Toda vez que isso acontece, e que um caso assim vem a público, sinto meu estômago embrulhado. É um misto de sensação de indignação com o sentimento de impotência por saber que, simultaneamente, outras situações idênticas e ainda mais terríveis estão acontecendo. É desesperador!
Enquanto escrevo esse texto, uma mulher está sendo agredida no Brasil. Para ser mais exata, mais de 500 mulheres são agredidas a cada hora (segundo o Datafolha). Conforme processo cada ideia que quero expressar nas linhas seguintes, haverá uma mulher violentada no país que vai decidir, mesmo agonizando em sua mais profunda dor, relevar a agressão do companheiro. Enquanto essa mulher desiste de denunciar o seu agressor, outra será assassinada.
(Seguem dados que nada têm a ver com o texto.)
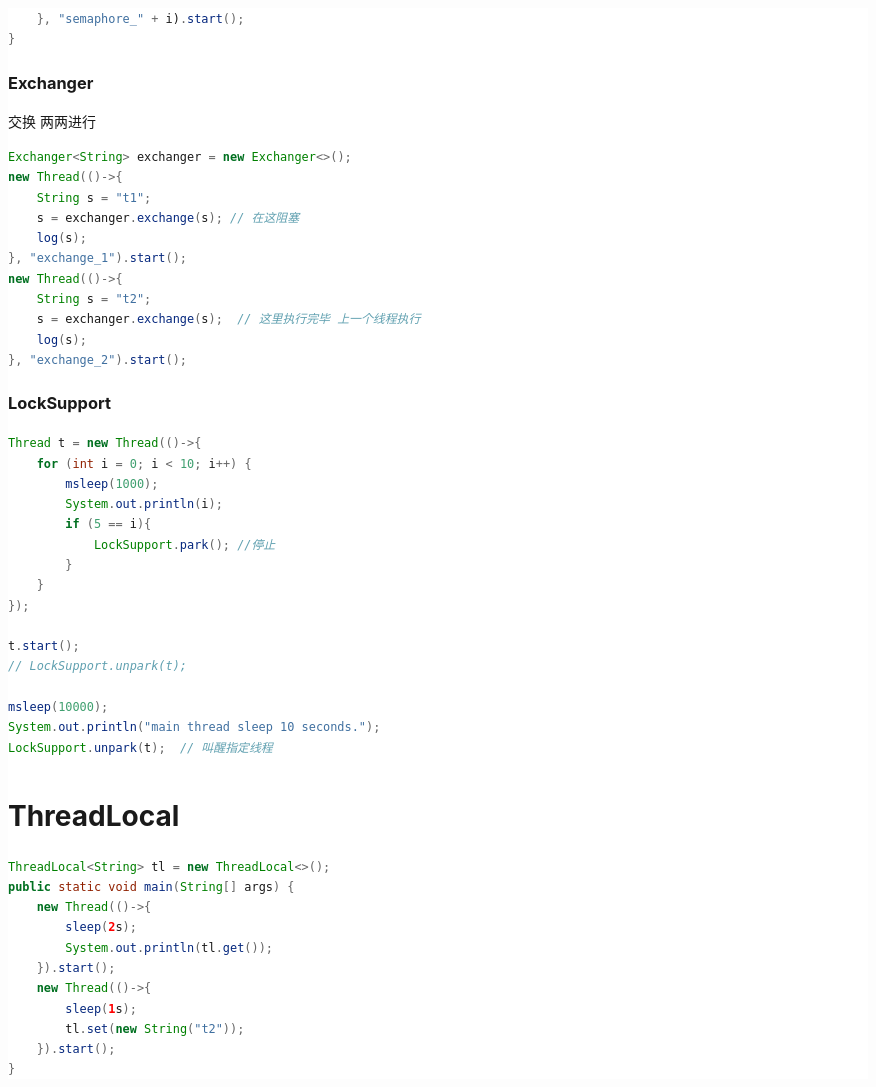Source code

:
 ```java
    }, "semaphore_" + i).start();
}
```

### Exchanger

交换 两两进行

```java
Exchanger<String> exchanger = new Exchanger<>();
new Thread(()->{
    String s = "t1";
    s = exchanger.exchange(s); // 在这阻塞
    log(s);
}, "exchange_1").start();
new Thread(()->{
    String s = "t2";
    s = exchanger.exchange(s);  // 这里执行完毕 上一个线程执行
    log(s);
}, "exchange_2").start();
```

### LockSupport

```java
Thread t = new Thread(()->{
    for (int i = 0; i < 10; i++) {
        msleep(1000);
        System.out.println(i);
        if (5 == i){
            LockSupport.park(); //停止
        }
    }
});

t.start();
// LockSupport.unpark(t);

msleep(10000);
System.out.println("main thread sleep 10 seconds.");
LockSupport.unpark(t);  // 叫醒指定线程
```

# ThreadLocal

```java
ThreadLocal<String> tl = new ThreadLocal<>();	
public static void main(String[] args) {
    new Thread(()->{
        sleep(2s);
        System.out.println(tl.get());
    }).start();
    new Thread(()->{
        sleep(1s);
        tl.set(new String("t2"));
    }).start();
}
```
E, continuamente, sem que isso pareça um exagero de minha parte, podemos dizer que há uma guerra contínua e global em curso.
De situações que se estendem de um pequeno incidente social desagradável até o silenciamento violento, é uma sentença de morte decretada, pior que qualquer peste já registrada, epidemia ou disputa territorial/ideológica, nós, mulheres, estamos MORRENDO. No tradicional jornal norte-americano The New York Times, Nicholas Kristof, jornalista de renome, escreveu: “No mundo todo, as mulheres entre 15 e 44 anos têm mais probabilidade de morrer ou serem mutiladas pela violência masculina do que por câncer, malária, guerra e acidentes de trânsito, TUDO SOMADO”.
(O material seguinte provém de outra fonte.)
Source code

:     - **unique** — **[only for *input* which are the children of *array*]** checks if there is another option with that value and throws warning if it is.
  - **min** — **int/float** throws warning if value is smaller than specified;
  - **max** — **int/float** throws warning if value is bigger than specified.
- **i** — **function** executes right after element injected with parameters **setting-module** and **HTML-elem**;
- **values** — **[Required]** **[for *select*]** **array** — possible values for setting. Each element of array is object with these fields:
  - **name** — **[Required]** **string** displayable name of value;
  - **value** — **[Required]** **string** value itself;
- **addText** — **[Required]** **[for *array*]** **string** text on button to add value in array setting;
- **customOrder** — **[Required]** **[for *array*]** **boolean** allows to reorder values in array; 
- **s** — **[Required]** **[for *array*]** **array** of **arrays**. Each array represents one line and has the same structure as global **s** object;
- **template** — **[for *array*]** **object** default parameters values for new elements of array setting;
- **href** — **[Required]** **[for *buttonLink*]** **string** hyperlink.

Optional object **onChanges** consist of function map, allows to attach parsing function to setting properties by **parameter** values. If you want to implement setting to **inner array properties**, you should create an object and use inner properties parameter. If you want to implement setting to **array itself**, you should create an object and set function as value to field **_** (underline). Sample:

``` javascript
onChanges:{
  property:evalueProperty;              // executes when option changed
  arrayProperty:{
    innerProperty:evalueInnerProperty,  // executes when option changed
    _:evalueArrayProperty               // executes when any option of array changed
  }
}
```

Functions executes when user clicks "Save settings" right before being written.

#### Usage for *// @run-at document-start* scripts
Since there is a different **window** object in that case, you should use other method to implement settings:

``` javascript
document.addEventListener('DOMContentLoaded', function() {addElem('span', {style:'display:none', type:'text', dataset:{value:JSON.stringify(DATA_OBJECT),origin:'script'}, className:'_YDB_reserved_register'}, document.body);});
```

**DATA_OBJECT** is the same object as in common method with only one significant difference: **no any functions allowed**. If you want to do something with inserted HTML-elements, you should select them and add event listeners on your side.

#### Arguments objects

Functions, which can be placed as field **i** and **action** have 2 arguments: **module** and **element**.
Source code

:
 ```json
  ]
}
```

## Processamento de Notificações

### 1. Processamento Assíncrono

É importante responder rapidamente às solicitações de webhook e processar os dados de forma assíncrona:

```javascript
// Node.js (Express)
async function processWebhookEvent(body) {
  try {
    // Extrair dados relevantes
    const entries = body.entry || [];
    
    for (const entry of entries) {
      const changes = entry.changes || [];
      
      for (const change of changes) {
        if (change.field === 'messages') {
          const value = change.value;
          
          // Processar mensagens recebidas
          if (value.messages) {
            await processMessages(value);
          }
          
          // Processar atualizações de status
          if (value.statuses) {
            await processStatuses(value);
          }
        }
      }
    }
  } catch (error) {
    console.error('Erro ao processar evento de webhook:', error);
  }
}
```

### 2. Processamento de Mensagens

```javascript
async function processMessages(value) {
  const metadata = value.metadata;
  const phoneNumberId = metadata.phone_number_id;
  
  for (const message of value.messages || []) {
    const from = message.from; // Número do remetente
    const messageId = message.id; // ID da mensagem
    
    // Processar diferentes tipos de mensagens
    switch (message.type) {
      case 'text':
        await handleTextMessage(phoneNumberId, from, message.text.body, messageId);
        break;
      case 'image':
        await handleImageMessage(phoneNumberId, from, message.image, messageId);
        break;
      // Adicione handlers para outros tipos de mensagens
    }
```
Só em 2018, 16 milhões de mulheres acima de 16 anos sofreram algum tipo de violência, ao se divertir num bar, no trabalho, na internet, na rua e em casa. No estudo, a violência simbólica, praticada por ofensas verbais, é também levada em consideração. E quando o agressor está muito perto? Pois 72% das mulheres vítimas de violência conhecem seus agressores - o marido, um ex-namorado, um vizinho, um familiar. Sendo que mais da metade dessas mulheres agredidas simplesmente não denuncia ou sequer chama a polícia.
Transcorridas algumas horas do caso, o São Paulo decidiu que vai rescindir o contrato de Jean.
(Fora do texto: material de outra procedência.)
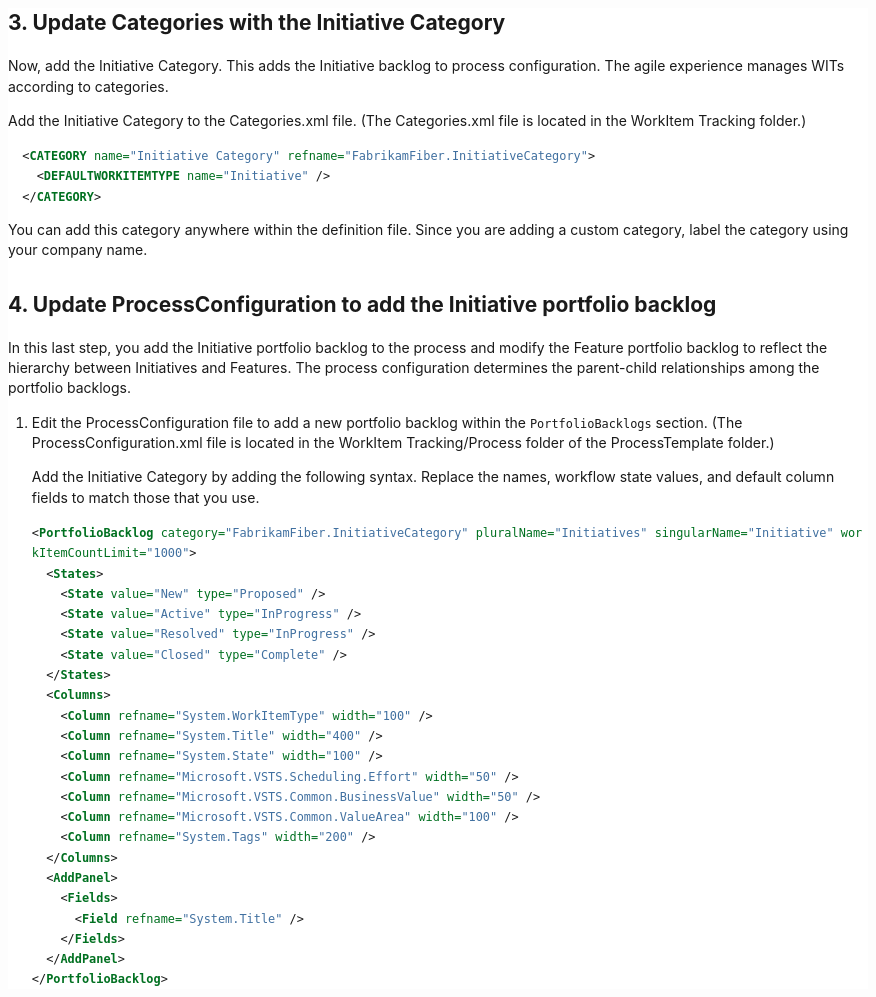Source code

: <a id="update-categories"> </a>

## 3. Update Categories with the Initiative Category

Now, add the Initiative Category. This adds the Initiative backlog to process configuration. The agile experience manages WITs according to categories.

Add the Initiative Category to the Categories.xml file. (The Categories.xml file is located in the WorkItem Tracking folder.)

```xml
  <CATEGORY name="Initiative Category" refname="FabrikamFiber.InitiativeCategory">
    <DEFAULTWORKITEMTYPE name="Initiative" />
  </CATEGORY>
```

You can add this category anywhere within the definition file. Since you are adding a custom category, label the category using your company name.

<a id="update-processconfig"> </a>

## 4. Update ProcessConfiguration to add the Initiative portfolio backlog

In this last step, you add the Initiative portfolio backlog to the process and modify the Feature portfolio backlog to reflect the hierarchy between Initiatives and Features. The process configuration determines the parent-child relationships among the portfolio backlogs.

1.  Edit the ProcessConfiguration file to add a new portfolio backlog within the `PortfolioBacklogs` section. (The ProcessConfiguration.xml file is located in the WorkItem Tracking/Process folder of the ProcessTemplate folder.)

    Add the Initiative Category by adding the following syntax. Replace the names, workflow state values, and default column fields to match those that you use.

    ```xml
    <PortfolioBacklog category="FabrikamFiber.InitiativeCategory" pluralName="Initiatives" singularName="Initiative" workItemCountLimit="1000">
      <States>
        <State value="New" type="Proposed" />
        <State value="Active" type="InProgress" />
        <State value="Resolved" type="InProgress" />
        <State value="Closed" type="Complete" />
      </States>
      <Columns>
        <Column refname="System.WorkItemType" width="100" />
        <Column refname="System.Title" width="400" />
        <Column refname="System.State" width="100" />
        <Column refname="Microsoft.VSTS.Scheduling.Effort" width="50" />
        <Column refname="Microsoft.VSTS.Common.BusinessValue" width="50" />
        <Column refname="Microsoft.VSTS.Common.ValueArea" width="100" />
        <Column refname="System.Tags" width="200" />
      </Columns>
      <AddPanel>
        <Fields>
          <Field refname="System.Title" />
        </Fields>
      </AddPanel>
    </PortfolioBacklog>
    ```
E é o que se esperava do clube, afinal o esporte, como extensão da sociedade, não deve ser permissivo com situações assim. Da mesma forma, com o que acontece na arquibancada, como insistentemente falo por aí. O ambiente esportivo não dá carta branca para discriminação e/ou ofensas, não dá permissão para ódio e o preconceito. Na tentativa de alguns de relativizar, aqui um aviso: você que me lê, vamos entender e reiterar que a violência não é apenas aquela que deixa marca físicas. A violência passa pelas palavras e pelos insultos.
Aproveito então para recordar o que de importante tem sido feito ao se tratar de futebol como agente social. Ainda no começo do ano, o São Paulo, Corinthians e Palmeiras se uniram à Prefeitura de São Paulo apoiando a campanha “Tem Saída”, uma iniciativa pública voltada à autonomia financeira e empregabilidade da mulher em situação de violência doméstica e familiar. Em março, nas redes sociais viralizaram vídeos com trechos dessa impactante campanha que contava a história de uma mulher que sofreu abuso por longos 18 anos, colocando corintianos, são paulinos e palmeirenses na mesma página.
Em 2018, o Estádio do Morumbi, casa tricolor, abriu suas portas para uma também mega-ação acolhedora. Chamado de “SPFC se importa”, o projeto social foi uma parceria com o Justiça de Saia, chefiado pela promotora Gabriela Mansur para receber mulheres vítimas de violência e oferecer a elas tanto auxílio jurídico quanto psicológico.
Portanto, a manhã desta quarta-feira 18 de dezembro nos coloca diante de um problema que não é apenas do São Paulo como clube de futebol. Não é só do esporte. É NOSSO!
Você leu corretamente, o caso, que ainda é investigado pelas autoridades norte-americanas e que já levou a quase imediata detenção de Jean no estado da Flórida, é problema nosso. Meu e seu que me lê. Nós, sociedade, temos a responsabilidade de debater a violência contra a mulher e de tratar a morte violenta de mulheres pelo nome correto - feminícidio.
No país que ocupa a quinta posição no ranking de feminicídio mundial, atrás de países como El Salvador, Guatemala, Colômbia e Rússia, não assinemos calados essas milhares de sentenças de morte.
Rescisão de Jean no São Paulo é um lembrete social, é um problema nosso. Temos que debater!